Taking the mystery and fear out of cooking
If you are not familiar with cauliflower rice, allow me to explain. It contains no rice. It just looks like rice. It is made from the dry, knobbly parts that make the ‘flower’ bit of cauliflower.
The fact that it can be used in place of real rice means that if you are avoiding carbohydrates (rice, pasta, potatoes) for weight reasons, there is a vegetable alternative. And the beauty of it is, cauliflower doesn’t have a strong flavor, which makes pretending even easier.
Here we are teaming it with a juicy, savoury mushroom dish and the result is cheap, easy and suitable for vegetarians.
First the ‘rice’. There are several ways of doing this, but they all start with turning the cauli into rice.
Cut all the stalk off the bottom, much more severely than you would for cauliflower cheese. Cut the whole thing in half and take a big spike-shaped chunk out of the middle, then work on the smaller bits. You want to be left with knobbly balls of the flowery bits – they’re called florets. These are dry, while the stalk contains moisture – and that is the last thing we need here.
Cut individual florets or break them off with your hands and then cut the mini stalks off.
What happens next depends on the quality and sophistication of your kitchen equipment. If you have a flashy food processor you can reduce this to rice easily.
With a less expensive, basic blender, put the florets in and blitz them.
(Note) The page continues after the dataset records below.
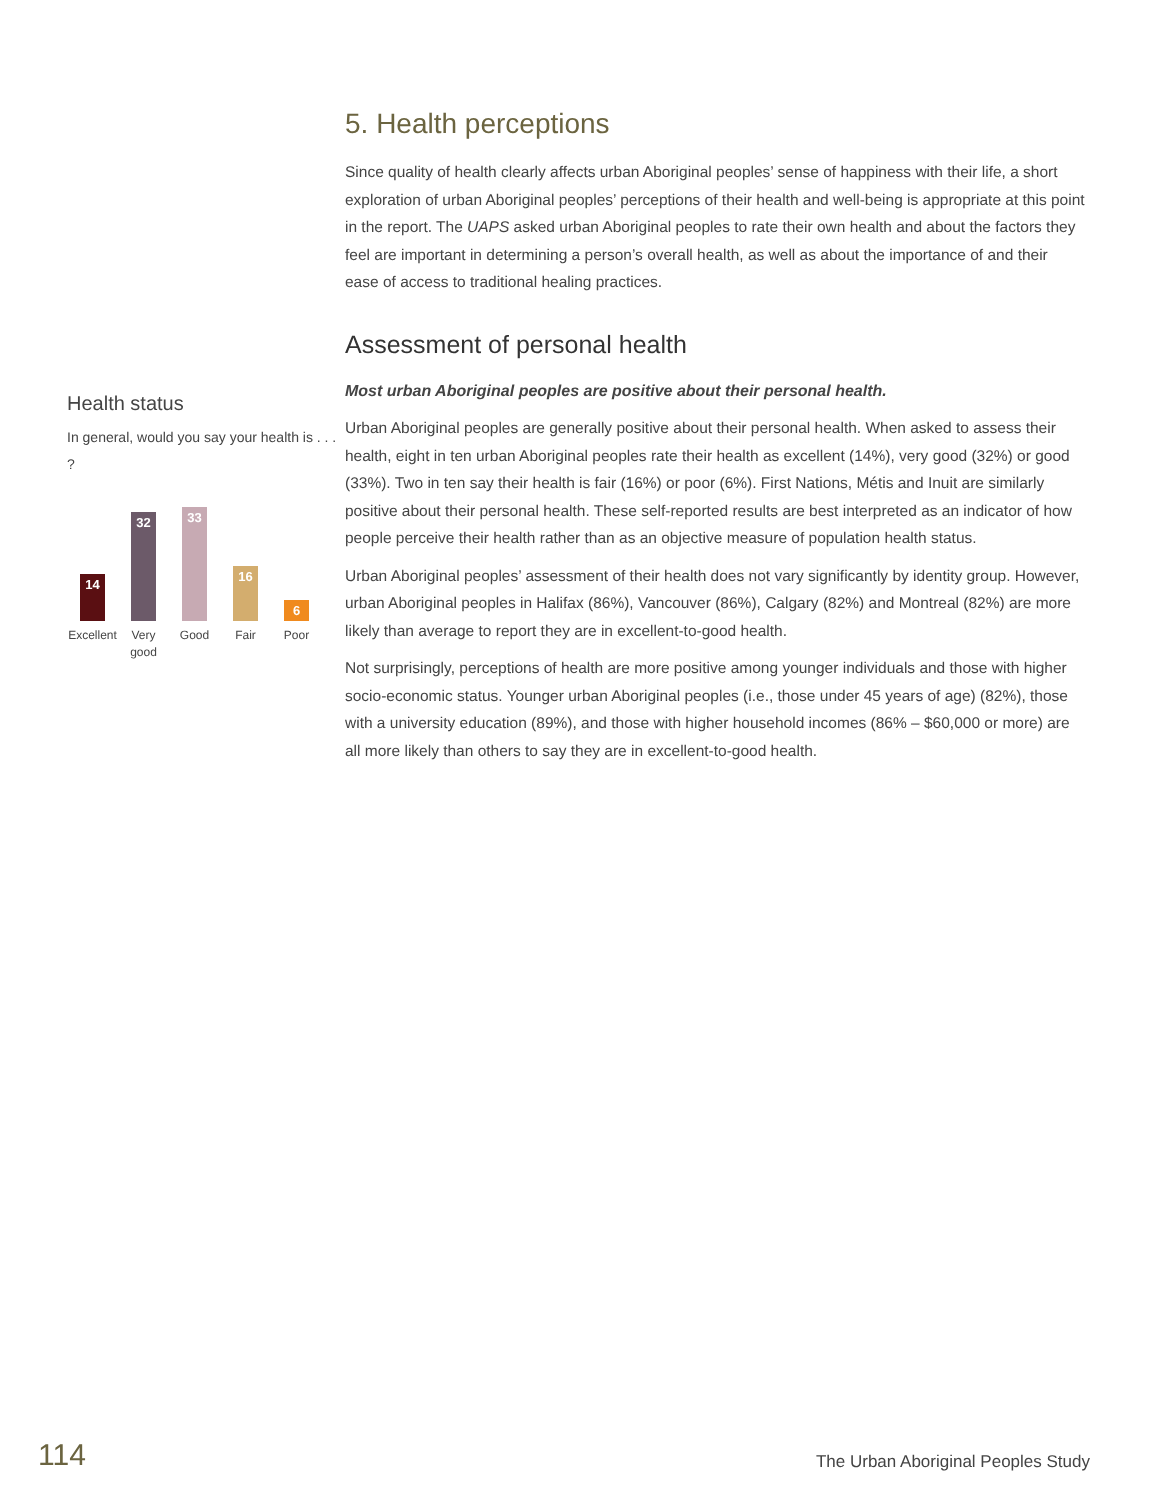Health status
In general, would you say your health is . . . ?
14
32
33
16
6
Excellent
Very good
Good Fair Poor
5. Health perceptions
Since quality of health clearly affects urban Aboriginal peoples’ sense of happiness with their life, a short exploration of urban Aboriginal peoples’ perceptions of their health and well-being is appropriate at this point in the report. The UAPS asked urban Aboriginal peoples to rate their own health and about the factors they feel are important in determining a person’s overall health, as well as about the importance of and their ease of access to traditional healing practices.
Assessment of personal health
Most urban Aboriginal peoples are positive about their personal health.
Urban Aboriginal peoples are generally positive about their personal health. When asked to assess their health, eight in ten urban Aboriginal peoples rate their health as excellent (14%), very good (32%) or good (33%). Two in ten say their health is fair (16%) or poor (6%). First Nations, Métis and Inuit are similarly positive about their personal health. These self-reported results are best interpreted as an indicator of how people perceive their health rather than as an objective measure of population health status.
Urban Aboriginal peoples’ assessment of their health does not vary significantly by identity group. However, urban Aboriginal peoples in Halifax (86%), Vancouver (86%), Calgary (82%) and Montreal (82%) are more likely than average to report they are in excellent-to-good health.
Not surprisingly, perceptions of health are more positive among younger individuals and those with higher socio-economic status. Younger urban Aboriginal peoples (i.e., those under 45 years of age) (82%), those with a university education (89%), and those with higher household incomes (86% – $60,000 or more) are all more likely than others to say they are in excellent-to-good health.
114 The Urban Aboriginal Peoples Study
You may find yourself shaking the thing about or prodding the cauli with a wooden spoon to uncake it and expose it to the blades.
If this seems like hard work, think of it as a DIY job. Sometimes you have to wreck something before you can fix the situation.
The lower end of the scale, if you don’t have a blender, is to grate the florets by hand. With a bit of care, this may in fact be the most effective method of all.
Eventually you will have something white (ish) and grainy that looks a bit like rice but more like couscous.
METHOD (THE RICE)
You could simply put it in the microwave for a minute or two on high. That would cook it but it will probably be a bit mushy, clumpy.
You could put a thin (1cm) layer in a baking tray, mix in a little olive oil and bake it for 20 minutes on 200.
Or, and this is probably the best, take a big frying pan and dry fry it – i.e. no oil. Just get the pan nice and hot and give the cauli a fright for ten minutes, stirring and shaking to make sure it’s done evenly and doesn’t burn. You can tart it up later.
METHOD (THE MUSHROOMS)
Choose the tastiest variety you can find. The little white ones will do if there is nothing else, but brown ones have more flavor. The big ones the size of your hand are not really for this – they’re like substitute steaks.
Slice the mushrooms up quite thin, a quarter of a centimeter or so.
Chop some onions and garlic and fry them gently until the onions are soft. Add the mushrooms and cook them gently, sprinkling them with celery salt, ground black pepper and Worcestershire sauce. When the mushrooms are soft and succulent, splosh in a little red wine(just a glug), the same amount of water and half a vegetable stock cube. Cook, stirring occasionally, for another five minutes.
Serve the ‘rice’ in a pile with a dip in the middle, where you pile in the mushrooms.
So you’ve got vegetables, the appearance of rice, and some simple and delicious mushrooms with a tasty gravy.